··· Information given

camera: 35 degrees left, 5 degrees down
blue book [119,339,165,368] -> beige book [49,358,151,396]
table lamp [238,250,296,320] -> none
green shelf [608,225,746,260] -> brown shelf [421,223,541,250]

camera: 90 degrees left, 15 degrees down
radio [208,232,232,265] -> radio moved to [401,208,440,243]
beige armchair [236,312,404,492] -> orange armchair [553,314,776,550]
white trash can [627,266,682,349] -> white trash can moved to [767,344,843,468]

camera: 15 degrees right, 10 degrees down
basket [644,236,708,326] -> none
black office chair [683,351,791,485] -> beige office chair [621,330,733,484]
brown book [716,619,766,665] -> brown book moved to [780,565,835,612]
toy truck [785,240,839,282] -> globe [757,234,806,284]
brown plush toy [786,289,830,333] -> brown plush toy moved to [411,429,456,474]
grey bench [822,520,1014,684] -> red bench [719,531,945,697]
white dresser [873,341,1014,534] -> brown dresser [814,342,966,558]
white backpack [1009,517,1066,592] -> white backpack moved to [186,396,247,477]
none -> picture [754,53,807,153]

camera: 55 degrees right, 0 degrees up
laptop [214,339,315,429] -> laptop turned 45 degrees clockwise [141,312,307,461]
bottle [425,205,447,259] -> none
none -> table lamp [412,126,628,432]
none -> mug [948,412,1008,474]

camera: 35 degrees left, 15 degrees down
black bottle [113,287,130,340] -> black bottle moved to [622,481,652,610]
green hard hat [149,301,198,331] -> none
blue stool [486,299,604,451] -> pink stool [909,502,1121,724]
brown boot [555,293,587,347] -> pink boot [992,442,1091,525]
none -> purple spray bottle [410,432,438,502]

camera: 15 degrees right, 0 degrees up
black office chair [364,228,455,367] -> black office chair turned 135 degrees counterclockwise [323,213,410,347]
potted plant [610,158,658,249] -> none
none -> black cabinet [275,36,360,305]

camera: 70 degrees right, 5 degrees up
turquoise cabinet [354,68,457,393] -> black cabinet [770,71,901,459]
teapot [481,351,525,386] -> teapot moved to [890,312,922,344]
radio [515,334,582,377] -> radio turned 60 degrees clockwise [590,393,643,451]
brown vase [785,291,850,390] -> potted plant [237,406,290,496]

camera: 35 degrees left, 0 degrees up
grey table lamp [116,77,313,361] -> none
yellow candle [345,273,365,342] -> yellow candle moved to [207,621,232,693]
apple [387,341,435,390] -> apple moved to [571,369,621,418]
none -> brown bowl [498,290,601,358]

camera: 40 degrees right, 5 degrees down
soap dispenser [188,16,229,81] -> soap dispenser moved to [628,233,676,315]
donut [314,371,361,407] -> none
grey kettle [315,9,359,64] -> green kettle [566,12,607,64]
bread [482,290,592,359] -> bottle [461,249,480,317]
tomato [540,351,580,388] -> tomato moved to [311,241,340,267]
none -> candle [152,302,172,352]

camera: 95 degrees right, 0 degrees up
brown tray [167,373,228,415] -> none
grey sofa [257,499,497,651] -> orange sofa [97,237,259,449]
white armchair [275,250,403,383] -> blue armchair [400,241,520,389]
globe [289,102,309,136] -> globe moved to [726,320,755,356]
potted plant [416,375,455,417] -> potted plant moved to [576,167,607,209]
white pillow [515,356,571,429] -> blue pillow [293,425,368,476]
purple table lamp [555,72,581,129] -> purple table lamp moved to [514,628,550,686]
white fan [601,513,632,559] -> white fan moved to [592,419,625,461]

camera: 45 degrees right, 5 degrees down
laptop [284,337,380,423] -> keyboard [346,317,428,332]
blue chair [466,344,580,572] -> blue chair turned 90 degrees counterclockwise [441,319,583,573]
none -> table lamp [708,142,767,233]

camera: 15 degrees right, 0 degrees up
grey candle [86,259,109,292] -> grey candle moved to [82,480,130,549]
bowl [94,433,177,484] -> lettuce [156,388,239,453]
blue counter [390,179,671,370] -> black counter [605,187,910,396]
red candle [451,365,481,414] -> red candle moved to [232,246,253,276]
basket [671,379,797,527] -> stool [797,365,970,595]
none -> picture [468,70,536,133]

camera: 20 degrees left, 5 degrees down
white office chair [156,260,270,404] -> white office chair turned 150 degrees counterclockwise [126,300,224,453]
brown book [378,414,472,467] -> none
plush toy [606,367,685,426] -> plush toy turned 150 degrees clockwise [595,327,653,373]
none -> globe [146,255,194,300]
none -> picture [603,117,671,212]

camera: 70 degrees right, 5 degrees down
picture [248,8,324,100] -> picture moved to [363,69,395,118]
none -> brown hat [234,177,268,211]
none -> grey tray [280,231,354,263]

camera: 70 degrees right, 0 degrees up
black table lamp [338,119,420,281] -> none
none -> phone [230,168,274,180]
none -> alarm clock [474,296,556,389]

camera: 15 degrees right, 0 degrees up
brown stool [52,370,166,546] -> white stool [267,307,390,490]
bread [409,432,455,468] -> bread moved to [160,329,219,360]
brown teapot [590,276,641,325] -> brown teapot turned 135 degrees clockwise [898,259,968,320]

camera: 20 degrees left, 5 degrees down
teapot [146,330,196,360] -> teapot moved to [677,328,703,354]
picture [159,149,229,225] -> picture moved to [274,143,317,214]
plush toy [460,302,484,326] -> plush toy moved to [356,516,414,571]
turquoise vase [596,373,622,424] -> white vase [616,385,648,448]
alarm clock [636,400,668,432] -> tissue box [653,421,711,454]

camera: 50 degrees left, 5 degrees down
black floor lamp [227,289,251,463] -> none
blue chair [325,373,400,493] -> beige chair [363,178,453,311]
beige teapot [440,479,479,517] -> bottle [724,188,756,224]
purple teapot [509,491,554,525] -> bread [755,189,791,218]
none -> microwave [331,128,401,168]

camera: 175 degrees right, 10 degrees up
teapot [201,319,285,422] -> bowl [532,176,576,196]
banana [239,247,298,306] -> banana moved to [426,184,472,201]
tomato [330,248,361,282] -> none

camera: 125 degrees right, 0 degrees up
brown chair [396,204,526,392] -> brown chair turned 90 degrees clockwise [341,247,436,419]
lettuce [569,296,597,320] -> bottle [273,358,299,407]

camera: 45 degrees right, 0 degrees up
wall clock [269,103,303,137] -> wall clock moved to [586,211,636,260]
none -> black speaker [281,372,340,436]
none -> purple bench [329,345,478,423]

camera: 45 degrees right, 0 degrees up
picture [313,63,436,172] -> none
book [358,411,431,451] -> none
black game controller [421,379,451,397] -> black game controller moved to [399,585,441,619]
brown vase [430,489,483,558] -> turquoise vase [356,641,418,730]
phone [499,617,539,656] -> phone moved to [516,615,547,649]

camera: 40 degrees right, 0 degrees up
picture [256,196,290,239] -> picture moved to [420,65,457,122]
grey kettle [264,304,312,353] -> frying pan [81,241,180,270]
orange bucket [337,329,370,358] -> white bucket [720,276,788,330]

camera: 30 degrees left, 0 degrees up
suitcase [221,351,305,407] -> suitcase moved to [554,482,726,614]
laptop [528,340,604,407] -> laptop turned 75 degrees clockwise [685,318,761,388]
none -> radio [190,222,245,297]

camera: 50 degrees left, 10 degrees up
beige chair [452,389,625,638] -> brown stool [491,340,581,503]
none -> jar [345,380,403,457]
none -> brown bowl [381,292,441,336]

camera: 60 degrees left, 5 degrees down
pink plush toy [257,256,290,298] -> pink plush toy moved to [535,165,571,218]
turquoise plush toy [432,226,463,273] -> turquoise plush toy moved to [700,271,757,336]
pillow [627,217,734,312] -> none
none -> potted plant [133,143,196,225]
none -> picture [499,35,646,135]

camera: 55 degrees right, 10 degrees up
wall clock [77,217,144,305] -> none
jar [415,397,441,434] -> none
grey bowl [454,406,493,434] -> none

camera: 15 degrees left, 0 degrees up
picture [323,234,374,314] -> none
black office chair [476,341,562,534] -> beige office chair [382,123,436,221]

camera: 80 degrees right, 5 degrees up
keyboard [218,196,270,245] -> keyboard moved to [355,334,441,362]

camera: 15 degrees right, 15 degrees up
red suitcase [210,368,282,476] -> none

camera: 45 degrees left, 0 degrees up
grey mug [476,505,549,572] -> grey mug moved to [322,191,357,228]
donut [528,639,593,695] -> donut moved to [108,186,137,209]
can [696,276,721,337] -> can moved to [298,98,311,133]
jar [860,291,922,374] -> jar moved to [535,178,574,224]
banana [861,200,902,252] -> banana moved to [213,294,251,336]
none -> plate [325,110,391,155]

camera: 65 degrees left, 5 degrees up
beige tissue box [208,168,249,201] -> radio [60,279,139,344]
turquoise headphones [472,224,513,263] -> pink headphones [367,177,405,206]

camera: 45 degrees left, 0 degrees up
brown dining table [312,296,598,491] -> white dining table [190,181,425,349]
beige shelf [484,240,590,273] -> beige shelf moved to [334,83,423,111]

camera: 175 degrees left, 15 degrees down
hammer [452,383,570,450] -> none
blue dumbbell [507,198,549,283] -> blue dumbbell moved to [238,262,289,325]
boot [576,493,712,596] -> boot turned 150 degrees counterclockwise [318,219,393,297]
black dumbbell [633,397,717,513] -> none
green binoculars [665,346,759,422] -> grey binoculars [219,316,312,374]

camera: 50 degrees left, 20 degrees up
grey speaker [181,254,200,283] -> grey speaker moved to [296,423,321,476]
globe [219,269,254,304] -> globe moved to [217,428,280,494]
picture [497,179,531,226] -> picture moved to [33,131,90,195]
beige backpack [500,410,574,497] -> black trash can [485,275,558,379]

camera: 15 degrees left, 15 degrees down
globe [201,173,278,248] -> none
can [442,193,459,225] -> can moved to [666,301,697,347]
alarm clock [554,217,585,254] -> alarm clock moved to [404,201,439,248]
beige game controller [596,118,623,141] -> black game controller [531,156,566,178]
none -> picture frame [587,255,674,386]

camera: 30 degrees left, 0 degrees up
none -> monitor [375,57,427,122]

······

§ Task statement
Find the lines above holding the word "boot" and show them.

§ Problem solution
brown boot [555,293,587,347] -> pink boot [992,442,1091,525]
boot [576,493,712,596] -> boot turned 150 degrees counterclockwise [318,219,393,297]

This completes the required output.